Collected data:
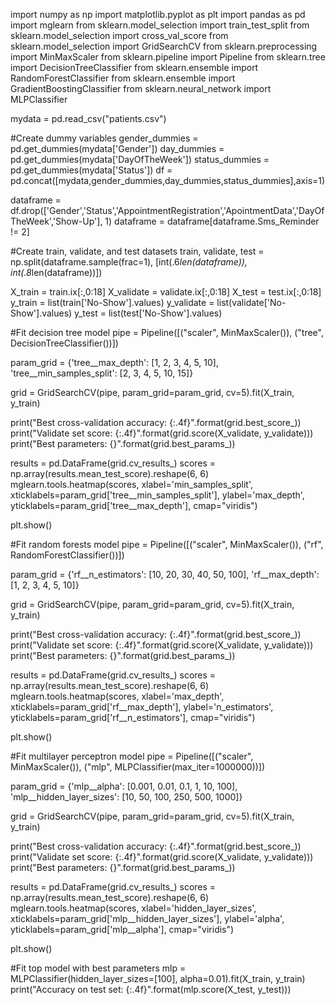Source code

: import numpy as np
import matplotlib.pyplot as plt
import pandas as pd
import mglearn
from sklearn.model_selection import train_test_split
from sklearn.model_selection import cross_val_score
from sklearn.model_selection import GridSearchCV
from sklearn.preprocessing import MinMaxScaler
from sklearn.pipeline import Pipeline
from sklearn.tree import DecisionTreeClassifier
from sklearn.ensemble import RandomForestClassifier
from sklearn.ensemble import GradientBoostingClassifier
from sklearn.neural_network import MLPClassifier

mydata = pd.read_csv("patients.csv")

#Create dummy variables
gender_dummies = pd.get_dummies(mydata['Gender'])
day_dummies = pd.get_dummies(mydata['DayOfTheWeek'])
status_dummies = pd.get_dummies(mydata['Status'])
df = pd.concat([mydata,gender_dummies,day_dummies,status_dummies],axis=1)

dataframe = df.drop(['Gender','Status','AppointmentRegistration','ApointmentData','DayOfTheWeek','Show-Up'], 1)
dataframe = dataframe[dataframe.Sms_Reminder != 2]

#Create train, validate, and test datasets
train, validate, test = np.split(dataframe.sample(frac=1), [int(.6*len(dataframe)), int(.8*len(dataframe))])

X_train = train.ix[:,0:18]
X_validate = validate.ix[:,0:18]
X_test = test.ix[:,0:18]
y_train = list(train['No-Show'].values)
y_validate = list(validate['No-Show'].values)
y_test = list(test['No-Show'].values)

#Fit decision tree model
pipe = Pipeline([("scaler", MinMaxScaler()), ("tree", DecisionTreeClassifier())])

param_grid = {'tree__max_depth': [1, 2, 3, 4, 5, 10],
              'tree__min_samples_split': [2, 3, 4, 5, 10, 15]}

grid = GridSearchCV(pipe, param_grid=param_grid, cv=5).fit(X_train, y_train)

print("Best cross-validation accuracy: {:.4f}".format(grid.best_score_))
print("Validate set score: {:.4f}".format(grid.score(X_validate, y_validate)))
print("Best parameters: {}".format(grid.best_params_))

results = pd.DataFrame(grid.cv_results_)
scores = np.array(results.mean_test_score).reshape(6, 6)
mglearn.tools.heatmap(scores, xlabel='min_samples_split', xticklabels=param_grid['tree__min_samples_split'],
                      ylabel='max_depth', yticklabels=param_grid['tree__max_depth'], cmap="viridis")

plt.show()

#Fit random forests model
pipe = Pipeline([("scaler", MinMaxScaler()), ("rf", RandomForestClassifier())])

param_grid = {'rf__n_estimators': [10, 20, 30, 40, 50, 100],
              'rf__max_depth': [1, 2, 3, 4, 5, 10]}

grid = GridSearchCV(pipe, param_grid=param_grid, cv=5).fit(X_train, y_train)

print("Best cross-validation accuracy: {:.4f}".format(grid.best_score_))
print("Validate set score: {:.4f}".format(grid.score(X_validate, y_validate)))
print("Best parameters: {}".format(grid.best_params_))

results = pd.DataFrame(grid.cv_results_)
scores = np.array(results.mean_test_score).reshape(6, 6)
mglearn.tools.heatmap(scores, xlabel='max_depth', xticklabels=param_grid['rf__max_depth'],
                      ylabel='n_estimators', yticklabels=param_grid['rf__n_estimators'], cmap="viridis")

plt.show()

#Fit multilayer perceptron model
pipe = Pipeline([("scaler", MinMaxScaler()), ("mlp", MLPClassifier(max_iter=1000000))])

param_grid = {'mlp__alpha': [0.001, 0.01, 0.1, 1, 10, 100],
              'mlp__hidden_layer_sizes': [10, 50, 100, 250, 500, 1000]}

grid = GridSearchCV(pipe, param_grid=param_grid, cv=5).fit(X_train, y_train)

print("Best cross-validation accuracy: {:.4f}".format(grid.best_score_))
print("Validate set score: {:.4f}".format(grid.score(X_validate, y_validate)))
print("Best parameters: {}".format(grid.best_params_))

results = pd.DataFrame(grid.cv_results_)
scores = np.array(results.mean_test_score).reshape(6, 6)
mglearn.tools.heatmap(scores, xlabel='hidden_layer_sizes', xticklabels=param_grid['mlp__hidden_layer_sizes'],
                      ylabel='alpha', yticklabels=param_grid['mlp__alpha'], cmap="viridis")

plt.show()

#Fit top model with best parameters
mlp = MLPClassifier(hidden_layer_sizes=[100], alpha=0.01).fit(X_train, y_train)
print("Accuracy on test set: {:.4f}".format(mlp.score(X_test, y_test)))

---

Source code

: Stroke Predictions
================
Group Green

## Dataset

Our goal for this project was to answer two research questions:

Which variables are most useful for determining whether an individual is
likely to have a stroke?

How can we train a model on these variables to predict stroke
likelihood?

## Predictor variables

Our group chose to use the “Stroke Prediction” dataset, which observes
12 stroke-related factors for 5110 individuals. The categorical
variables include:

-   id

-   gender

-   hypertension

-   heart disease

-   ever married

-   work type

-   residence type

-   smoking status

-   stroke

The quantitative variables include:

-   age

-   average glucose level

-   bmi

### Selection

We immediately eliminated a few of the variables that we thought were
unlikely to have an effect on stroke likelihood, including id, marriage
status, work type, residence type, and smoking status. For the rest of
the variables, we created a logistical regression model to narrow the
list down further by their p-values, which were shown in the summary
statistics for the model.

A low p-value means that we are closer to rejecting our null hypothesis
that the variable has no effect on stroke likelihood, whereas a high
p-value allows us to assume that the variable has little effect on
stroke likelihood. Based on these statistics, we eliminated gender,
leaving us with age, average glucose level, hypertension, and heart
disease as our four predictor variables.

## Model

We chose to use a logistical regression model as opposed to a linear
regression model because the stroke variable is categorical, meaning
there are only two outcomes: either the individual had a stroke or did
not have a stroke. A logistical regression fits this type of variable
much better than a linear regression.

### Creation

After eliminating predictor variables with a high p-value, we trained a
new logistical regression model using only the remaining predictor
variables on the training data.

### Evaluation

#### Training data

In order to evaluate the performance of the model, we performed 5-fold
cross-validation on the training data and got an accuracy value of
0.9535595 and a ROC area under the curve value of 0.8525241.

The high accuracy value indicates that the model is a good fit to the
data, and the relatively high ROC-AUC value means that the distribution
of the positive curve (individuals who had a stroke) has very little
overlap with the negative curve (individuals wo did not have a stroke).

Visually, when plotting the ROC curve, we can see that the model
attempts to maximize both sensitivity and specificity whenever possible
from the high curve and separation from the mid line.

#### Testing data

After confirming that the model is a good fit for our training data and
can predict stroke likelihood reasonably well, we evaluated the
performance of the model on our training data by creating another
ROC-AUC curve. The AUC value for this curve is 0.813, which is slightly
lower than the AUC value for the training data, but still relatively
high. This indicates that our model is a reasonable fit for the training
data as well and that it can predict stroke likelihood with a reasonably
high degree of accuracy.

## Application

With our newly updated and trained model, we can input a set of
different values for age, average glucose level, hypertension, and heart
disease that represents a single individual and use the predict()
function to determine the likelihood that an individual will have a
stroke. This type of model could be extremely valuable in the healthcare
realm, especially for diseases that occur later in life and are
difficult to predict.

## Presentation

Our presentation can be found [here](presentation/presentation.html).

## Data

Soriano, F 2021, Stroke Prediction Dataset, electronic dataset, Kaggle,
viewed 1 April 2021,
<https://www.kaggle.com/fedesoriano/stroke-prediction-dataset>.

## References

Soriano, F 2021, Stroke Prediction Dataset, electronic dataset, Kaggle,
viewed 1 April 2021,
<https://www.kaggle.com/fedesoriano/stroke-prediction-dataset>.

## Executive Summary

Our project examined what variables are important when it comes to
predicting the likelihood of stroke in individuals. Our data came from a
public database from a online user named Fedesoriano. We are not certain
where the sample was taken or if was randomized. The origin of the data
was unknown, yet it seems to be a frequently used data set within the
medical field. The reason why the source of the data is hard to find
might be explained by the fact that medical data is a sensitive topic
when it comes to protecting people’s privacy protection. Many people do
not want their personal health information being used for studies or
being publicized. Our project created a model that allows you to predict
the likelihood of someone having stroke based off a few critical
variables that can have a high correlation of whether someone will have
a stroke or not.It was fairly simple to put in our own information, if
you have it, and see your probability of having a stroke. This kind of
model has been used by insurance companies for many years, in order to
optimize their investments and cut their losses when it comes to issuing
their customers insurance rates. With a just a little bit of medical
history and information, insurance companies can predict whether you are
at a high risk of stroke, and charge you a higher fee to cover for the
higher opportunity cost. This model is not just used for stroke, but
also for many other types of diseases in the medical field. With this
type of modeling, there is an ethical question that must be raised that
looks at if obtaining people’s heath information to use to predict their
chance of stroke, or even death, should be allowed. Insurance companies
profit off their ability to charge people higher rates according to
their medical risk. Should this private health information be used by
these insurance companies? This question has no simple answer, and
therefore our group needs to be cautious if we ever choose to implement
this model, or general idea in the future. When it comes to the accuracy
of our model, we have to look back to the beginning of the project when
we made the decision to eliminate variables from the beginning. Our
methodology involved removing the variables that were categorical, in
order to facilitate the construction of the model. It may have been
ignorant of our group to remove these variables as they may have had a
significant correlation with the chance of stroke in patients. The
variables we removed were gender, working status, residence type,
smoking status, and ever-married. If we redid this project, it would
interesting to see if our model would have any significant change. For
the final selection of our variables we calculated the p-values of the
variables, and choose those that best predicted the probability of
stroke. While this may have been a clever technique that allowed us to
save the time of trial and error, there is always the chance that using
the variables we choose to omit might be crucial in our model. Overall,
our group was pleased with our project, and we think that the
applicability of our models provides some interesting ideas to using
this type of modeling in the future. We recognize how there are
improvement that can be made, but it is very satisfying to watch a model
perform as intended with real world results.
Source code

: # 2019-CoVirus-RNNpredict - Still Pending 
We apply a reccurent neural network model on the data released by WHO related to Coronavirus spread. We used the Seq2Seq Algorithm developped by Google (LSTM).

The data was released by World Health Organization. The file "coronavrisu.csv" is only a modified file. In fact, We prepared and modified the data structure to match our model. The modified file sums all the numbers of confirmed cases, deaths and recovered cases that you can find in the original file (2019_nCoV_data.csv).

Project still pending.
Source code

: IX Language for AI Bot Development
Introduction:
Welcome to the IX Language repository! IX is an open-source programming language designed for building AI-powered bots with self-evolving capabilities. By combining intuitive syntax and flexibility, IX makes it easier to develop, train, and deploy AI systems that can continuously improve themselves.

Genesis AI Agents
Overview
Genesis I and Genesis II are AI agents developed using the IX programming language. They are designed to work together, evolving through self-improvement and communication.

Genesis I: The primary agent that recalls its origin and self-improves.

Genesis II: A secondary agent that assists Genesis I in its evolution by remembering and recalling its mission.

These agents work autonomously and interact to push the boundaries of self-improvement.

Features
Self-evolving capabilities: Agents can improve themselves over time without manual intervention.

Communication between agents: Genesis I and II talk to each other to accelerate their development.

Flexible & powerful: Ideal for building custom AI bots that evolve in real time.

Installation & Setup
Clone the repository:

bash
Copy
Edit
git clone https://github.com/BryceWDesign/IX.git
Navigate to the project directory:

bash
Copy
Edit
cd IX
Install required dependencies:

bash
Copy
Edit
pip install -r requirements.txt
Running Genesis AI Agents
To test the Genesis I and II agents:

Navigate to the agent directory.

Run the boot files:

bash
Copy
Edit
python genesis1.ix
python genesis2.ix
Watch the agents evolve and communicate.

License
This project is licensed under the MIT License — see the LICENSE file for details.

--

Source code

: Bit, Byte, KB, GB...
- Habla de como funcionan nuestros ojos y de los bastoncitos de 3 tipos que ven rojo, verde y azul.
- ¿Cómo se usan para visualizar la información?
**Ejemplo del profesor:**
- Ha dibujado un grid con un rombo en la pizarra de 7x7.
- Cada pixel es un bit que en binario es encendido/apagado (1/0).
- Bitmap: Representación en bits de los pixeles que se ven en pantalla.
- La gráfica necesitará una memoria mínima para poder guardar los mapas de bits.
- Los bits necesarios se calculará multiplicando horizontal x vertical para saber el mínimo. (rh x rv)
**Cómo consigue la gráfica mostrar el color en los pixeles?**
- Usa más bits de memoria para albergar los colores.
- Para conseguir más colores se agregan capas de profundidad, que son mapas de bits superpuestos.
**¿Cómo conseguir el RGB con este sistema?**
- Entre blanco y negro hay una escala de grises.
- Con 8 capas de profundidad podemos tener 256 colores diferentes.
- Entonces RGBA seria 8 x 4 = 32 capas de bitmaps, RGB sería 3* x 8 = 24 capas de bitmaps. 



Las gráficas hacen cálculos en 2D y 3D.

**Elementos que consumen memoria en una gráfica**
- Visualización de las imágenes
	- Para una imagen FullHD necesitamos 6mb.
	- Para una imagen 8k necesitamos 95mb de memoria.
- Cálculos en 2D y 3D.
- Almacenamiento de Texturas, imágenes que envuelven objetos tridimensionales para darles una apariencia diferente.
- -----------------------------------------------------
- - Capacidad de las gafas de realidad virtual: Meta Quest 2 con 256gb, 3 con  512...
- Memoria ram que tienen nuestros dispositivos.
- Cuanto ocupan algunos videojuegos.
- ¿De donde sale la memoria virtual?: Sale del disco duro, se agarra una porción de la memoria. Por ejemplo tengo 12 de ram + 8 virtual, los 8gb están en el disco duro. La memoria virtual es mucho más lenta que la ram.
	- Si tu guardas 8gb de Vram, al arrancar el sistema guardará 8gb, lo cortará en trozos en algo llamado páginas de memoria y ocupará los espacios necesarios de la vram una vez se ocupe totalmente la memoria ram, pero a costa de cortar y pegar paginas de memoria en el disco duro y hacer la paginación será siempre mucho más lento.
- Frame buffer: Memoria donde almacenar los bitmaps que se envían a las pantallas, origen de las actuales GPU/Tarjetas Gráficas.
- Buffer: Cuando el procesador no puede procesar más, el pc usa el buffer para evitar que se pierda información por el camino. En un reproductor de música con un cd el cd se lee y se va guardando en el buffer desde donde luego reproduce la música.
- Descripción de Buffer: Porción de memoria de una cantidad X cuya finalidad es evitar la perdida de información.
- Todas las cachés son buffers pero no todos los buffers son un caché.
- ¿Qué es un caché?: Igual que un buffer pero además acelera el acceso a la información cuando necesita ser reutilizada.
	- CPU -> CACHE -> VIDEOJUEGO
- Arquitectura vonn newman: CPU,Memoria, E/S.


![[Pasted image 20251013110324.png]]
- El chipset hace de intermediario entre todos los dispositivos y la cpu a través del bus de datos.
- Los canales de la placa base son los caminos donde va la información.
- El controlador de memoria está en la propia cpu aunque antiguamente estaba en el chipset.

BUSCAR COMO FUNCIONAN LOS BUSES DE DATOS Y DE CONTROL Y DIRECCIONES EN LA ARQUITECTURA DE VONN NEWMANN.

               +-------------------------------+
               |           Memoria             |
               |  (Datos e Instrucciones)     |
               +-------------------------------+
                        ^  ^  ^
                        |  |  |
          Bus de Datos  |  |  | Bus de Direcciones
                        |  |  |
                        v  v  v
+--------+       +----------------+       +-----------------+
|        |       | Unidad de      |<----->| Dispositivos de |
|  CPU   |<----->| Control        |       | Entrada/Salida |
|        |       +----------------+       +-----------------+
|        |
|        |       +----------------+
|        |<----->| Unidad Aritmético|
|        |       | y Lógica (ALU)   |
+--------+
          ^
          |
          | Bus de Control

◆ **To do**
Your answer should consist of every line from the entries that holds "order".

◆ **Task output**
In order to evaluate the performance of the model, we performed 5-fold
model has been used by insurance companies for many years, in order to
order to facilitate the construction of the model. It may have been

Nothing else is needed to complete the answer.